17 weeks to marathon race day. 4+ weeks into training for it. Where am I? How am I feeling?
Generally, I’m feeling OK about where I’m at. Statistically, I’m right where I need to be. Up to 35 miles of running in my last week. Hitting a few sub 8 min/mile threshold runs. My marathon goal requires me to run an average pace of 7:03 per mile. I can run that pace for about 5 or 6 miles at this point, but no further. Yet, as mentioned, I have 17 weeks to dial that in. Plus, I’m injury-free and the stoke and excitement to lace up and get out the door even in the cold and rain is still there. In fact, it’s more there when it is raining.
Over 17 hours and 100 miles of running since training started. Just about 700 miles to go. Add in strength and conditioning, some surfing, and the occasional bike ride and pool swim and I hope to be right where I need to be to show up at the start line ready to give my best to achieve a personal best.
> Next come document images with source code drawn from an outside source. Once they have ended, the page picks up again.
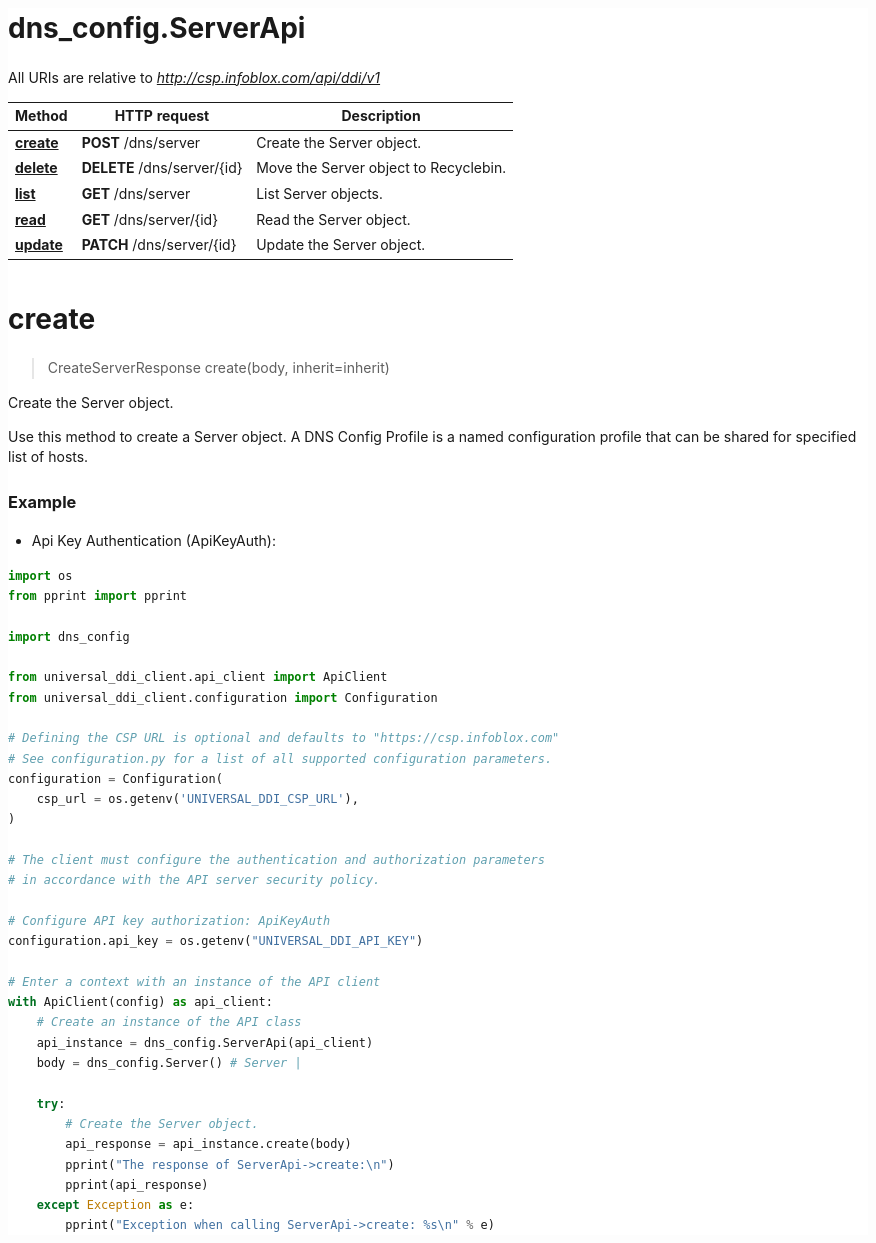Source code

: # dns_config.ServerApi

All URIs are relative to *http://csp.infoblox.com/api/ddi/v1*

Method | HTTP request | Description
------------- | ------------- | -------------
[**create**](ServerApi.md#create) | **POST** /dns/server | Create the Server object.
[**delete**](ServerApi.md#delete) | **DELETE** /dns/server/{id} | Move the Server object to Recyclebin.
[**list**](ServerApi.md#list) | **GET** /dns/server | List Server objects.
[**read**](ServerApi.md#read) | **GET** /dns/server/{id} | Read the Server object.
[**update**](ServerApi.md#update) | **PATCH** /dns/server/{id} | Update the Server object.


# **create**
> CreateServerResponse create(body, inherit=inherit)

Create the Server object.

Use this method to create a Server object. A DNS Config Profile is a named configuration profile that can be shared for specified list of hosts.

### Example

* Api Key Authentication (ApiKeyAuth):
```python
import os
from pprint import pprint

import dns_config

from universal_ddi_client.api_client import ApiClient
from universal_ddi_client.configuration import Configuration

# Defining the CSP URL is optional and defaults to "https://csp.infoblox.com"
# See configuration.py for a list of all supported configuration parameters.
configuration = Configuration(
    csp_url = os.getenv('UNIVERSAL_DDI_CSP_URL'),
)

# The client must configure the authentication and authorization parameters
# in accordance with the API server security policy.

# Configure API key authorization: ApiKeyAuth
configuration.api_key = os.getenv("UNIVERSAL_DDI_API_KEY")

# Enter a context with an instance of the API client
with ApiClient(config) as api_client:
    # Create an instance of the API class
    api_instance = dns_config.ServerApi(api_client)
    body = dns_config.Server() # Server | 

    try:
        # Create the Server object.
        api_response = api_instance.create(body)
        pprint("The response of ServerApi->create:\n")
        pprint(api_response)
    except Exception as e:
        pprint("Exception when calling ServerApi->create: %s\n" % e)
```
There is no way I could hit any running goal if I wasn’t consistently doing strength and conditioning sessions with my excellent coach and fellow classmates. My strength and conditioning sessions, mainly high-intensity interval training or HIIT, have been kicking my ass. But in a good way. These sessions are 45 minutes with around 30 minutes of it being performance-based or endurance-based activities. And there are typically about three or four of us in the class encouraging each other on. I’m feeling progress, I feel as if I can hold the intensity longer. Meaning I can row, ski, bike, jump, and lift longer before I burn out. Not by much, but noticeable and reassuring. Right now, I’m going twice a week but with just six weeks to go before race day I’ll start going three days a week. I’ll super-compensate by adding in more strength workouts. I do have to be a touch careful not to get too overconfident and lift too much or go too hard, so I don’t injure myself but also so I’m properly able to run the way my schedule calls for. In my experience doing this type of marathon training that incorporates strength and conditioning does and will affect some runs. No surprise that some runs are difficult and painful after pushing and pulling heavy sleds, doing weighted lunges, attempting heavy-as-fudge deadlifts, or other brutal but beneficial leg routines.
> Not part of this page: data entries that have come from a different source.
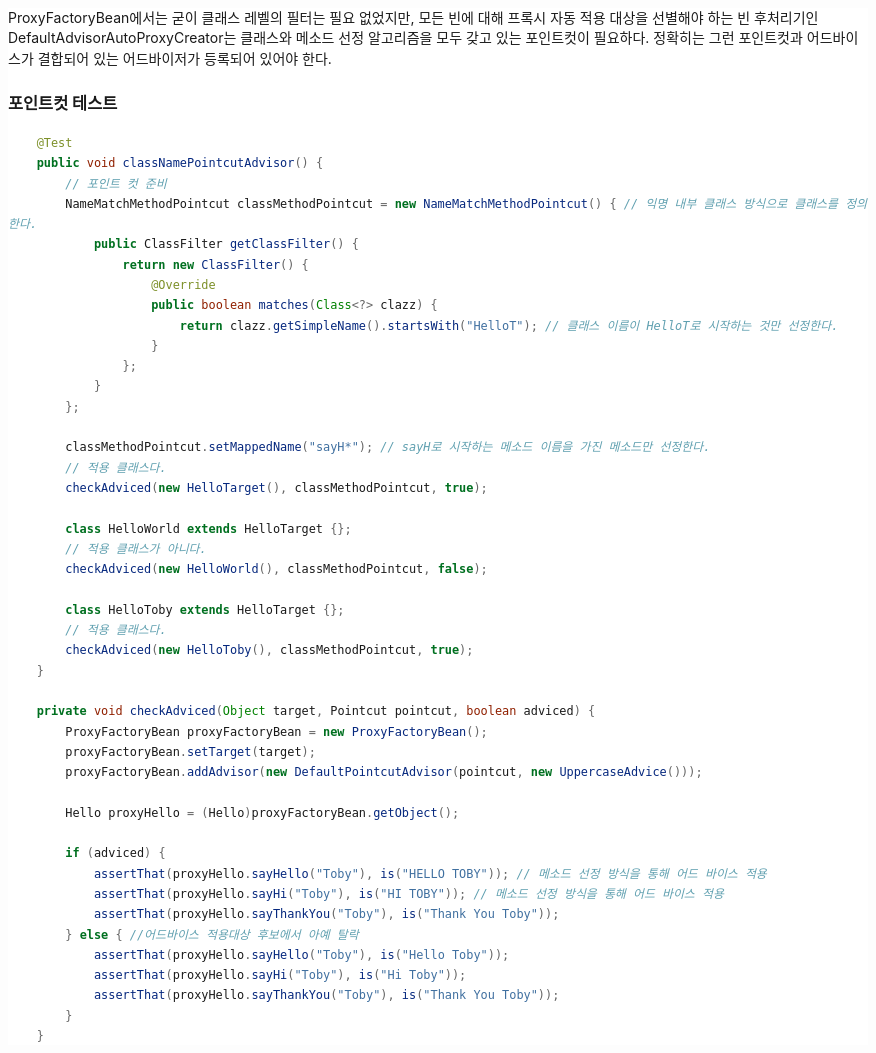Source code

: ProxyFactoryBean에서는 굳이 클래스 레벨의 필터는 필요 없었지만, 모든 빈에 대해 프록시 자동 적용 대상을 선별해야 하는 빈 후처리기인 DefaultAdvisorAutoProxyCreator는 클래스와 메소드 선정 알고리즘을 모두 갖고 있는 포인트컷이 필요하다. 정확히는 그런 포인트컷과 어드바이스가 결합되어 있는 어드바이저가 등록되어 있어야 한다.

### 포인트컷 테스트
```java
    @Test
    public void classNamePointcutAdvisor() {
        // 포인트 컷 준비
        NameMatchMethodPointcut classMethodPointcut = new NameMatchMethodPointcut() { // 익명 내부 클래스 방식으로 클래스를 정의한다.
            public ClassFilter getClassFilter() {
                return new ClassFilter() {
                    @Override
                    public boolean matches(Class<?> clazz) {
                        return clazz.getSimpleName().startsWith("HelloT"); // 클래스 이름이 HelloT로 시작하는 것만 선정한다.
                    }
                };
            }
        };

        classMethodPointcut.setMappedName("sayH*"); // sayH로 시작하는 메소드 이름을 가진 메소드만 선정한다.
        // 적용 클래스다.
        checkAdviced(new HelloTarget(), classMethodPointcut, true);

        class HelloWorld extends HelloTarget {};
        // 적용 클래스가 아니다.
        checkAdviced(new HelloWorld(), classMethodPointcut, false);

        class HelloToby extends HelloTarget {};
        // 적용 클래스다.
        checkAdviced(new HelloToby(), classMethodPointcut, true);
    }

    private void checkAdviced(Object target, Pointcut pointcut, boolean adviced) {
        ProxyFactoryBean proxyFactoryBean = new ProxyFactoryBean();
        proxyFactoryBean.setTarget(target);
        proxyFactoryBean.addAdvisor(new DefaultPointcutAdvisor(pointcut, new UppercaseAdvice()));

        Hello proxyHello = (Hello)proxyFactoryBean.getObject();

        if (adviced) {
            assertThat(proxyHello.sayHello("Toby"), is("HELLO TOBY")); // 메소드 선정 방식을 통해 어드 바이스 적용
            assertThat(proxyHello.sayHi("Toby"), is("HI TOBY")); // 메소드 선정 방식을 통해 어드 바이스 적용
            assertThat(proxyHello.sayThankYou("Toby"), is("Thank You Toby"));
        } else { //어드바이스 적용대상 후보에서 아예 탈락
            assertThat(proxyHello.sayHello("Toby"), is("Hello Toby"));
            assertThat(proxyHello.sayHi("Toby"), is("Hi Toby"));
            assertThat(proxyHello.sayThankYou("Toby"), is("Thank You Toby"));
        }
    }
```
It's not all rainbows and butterflies, however. One realization that keeps popping up during difficult sessions is just how far I’ve fallen from my peak fitness from just 4 months ago, sessions that once were not so difficult. I question whether I can ever get back there. Am I too old? Do I have it in me to continue to invest so much time and money in something that I’m only moderately good at? All of this to run a time that is meaningless to anyone else. I quickly flip that one around and remind myself just how fit I can be, and will be when I stay patient. And how personally satisfying it is when I pour all of myself into what ultimately has been so good to me, in many aspects of my life. From friendships to health, to travel, and added confidence in and out of my running shoes. I identify as a runner, and it feels good to do.
By the way, peak fitness is not a magic act, it’s a gradual ascent that can be unnoticeable unless you take the time to step back and ask yourself, “Where am I”.